Your friend on the pilgrim road,


Tuesday, May 4, 2010

Update 5/4/10 Day 176

Dear friends,

Hurray for Hannah! She can go back to her regular gym class! She’s glad to participate with her friends again in all sorts of fun and games. I guess the fitness room was a bit boring for her. Dr. Somaio still wants her to be careful, and so do I. (As an aside, does anyone remember those hideous gym uniforms we wore in Catholic school in the 70’s? Maybe that’s why I hated gym so much…)

Dr. S. was also encouraging about Smitty’s progress. Last time we were there I remember his surprise at how much function Steve has in his legs given the extent of those nasty injuries. He did get signed up for another 6 month round of a handicapped parking pass, which he definitely needs. However he often parks somewhere else if the distance is reasonable to give someone “worse off than himself” a better spot. I’m telling you, I married a decent fellow. A bit OCD, somewhat nerdy, but excellent nonetheless.

Thank you for your comments yesterday, your teen job suggestions, and the encouragement in general. (Jessica, your comment made me cry…). I really am so honored to share the pilgrim road with all of you cyber friends, keeping tabs on us, praying for us, and laughing and crying with us in all the big and little things. Even the goofy things, like when I drove over grass (gravel) and got the handsome young police officer mad at me, or made a fool of myself at Planet Fitness, or way back before Christmas (remember the Drano incident?). You’ve hung with me in the dark and the light. Thank you again, a thousand times.

Judy the Good dropped in today and simply chatted with me while I made beef stew. These are the moments of life that give it lustre. Seemingly mundane chatter among friends, laced with life’s truth, comedy, confusion and drama. Relationships really are where it’s at. If you’re getting tired of hearing me say that, I’m sorry. I just can’t shake it off. It looms large…

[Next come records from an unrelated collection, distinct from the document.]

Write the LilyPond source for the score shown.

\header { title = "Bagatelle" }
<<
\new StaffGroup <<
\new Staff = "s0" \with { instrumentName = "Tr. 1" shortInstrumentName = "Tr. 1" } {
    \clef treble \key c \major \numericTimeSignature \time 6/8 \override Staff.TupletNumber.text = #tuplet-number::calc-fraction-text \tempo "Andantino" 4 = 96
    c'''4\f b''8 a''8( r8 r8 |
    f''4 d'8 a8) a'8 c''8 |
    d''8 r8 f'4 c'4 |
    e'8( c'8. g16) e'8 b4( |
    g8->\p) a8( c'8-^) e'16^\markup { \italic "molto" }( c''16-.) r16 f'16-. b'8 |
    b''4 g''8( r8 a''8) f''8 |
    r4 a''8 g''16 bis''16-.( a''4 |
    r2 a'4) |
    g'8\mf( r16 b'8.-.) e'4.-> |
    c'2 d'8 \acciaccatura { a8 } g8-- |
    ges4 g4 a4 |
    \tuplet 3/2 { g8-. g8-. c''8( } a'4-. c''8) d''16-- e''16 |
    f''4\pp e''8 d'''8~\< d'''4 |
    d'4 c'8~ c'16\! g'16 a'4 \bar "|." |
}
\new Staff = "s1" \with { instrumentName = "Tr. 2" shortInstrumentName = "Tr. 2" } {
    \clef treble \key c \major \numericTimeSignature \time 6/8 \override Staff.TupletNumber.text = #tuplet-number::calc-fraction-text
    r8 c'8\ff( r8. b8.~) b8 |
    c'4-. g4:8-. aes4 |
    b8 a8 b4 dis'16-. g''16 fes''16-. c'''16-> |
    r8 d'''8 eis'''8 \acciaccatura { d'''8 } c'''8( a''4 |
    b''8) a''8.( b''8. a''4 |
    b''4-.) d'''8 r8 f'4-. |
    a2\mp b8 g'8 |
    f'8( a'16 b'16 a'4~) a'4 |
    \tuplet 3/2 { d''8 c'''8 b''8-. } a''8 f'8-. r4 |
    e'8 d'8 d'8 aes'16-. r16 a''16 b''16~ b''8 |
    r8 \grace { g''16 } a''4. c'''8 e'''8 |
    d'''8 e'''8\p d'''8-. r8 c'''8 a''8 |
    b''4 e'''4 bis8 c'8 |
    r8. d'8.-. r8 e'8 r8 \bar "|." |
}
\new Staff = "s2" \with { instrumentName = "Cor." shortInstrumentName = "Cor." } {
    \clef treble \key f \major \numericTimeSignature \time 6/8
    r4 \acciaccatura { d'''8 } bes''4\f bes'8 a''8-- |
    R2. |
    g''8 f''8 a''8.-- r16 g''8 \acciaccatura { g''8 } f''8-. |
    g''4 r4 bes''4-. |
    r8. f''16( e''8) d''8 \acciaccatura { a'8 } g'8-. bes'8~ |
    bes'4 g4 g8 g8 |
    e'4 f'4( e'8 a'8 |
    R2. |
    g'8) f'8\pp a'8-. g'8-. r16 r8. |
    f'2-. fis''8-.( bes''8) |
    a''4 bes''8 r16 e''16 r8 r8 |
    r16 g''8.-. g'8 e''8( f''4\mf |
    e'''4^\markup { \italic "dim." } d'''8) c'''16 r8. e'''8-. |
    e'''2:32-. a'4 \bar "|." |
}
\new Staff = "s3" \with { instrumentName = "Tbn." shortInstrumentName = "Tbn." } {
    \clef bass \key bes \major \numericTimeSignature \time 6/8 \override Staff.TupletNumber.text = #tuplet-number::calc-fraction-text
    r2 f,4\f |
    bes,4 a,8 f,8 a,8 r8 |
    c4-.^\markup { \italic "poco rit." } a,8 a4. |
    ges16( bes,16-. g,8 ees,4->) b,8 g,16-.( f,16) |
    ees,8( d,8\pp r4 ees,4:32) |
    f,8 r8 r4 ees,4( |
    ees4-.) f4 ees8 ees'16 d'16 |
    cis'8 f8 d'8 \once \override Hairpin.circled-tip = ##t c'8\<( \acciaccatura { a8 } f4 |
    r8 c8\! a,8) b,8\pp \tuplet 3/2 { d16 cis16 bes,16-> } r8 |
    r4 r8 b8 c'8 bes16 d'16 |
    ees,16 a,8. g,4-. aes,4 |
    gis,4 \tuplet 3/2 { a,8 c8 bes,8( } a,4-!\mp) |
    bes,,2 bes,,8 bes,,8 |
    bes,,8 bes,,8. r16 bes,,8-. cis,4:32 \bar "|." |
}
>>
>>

Some things I’m looking forward to:

Hole in One Donuts in Eastham on Cape Cod
David John Smith starring in “Dear Edwina” at Our Savior’s Lutheran School
A Reading Rainbow reunion in New York City in June
Soup for lunch (Butternut Squash from The Moosewood Cookbook) with M.A.
Beth Moore simulcast in September at Delmar Full Gospel

Things I’m glad for right now:

The grace of the Great One, every minute of my life
A good, sturdy roof over my head
Dick and Judy W., fine friends who endure
The prices at Aldi’s
Hannah, back in gym, without a stupid gym suit

I hope you all get the very best parking spots at Walmart. You deserve them.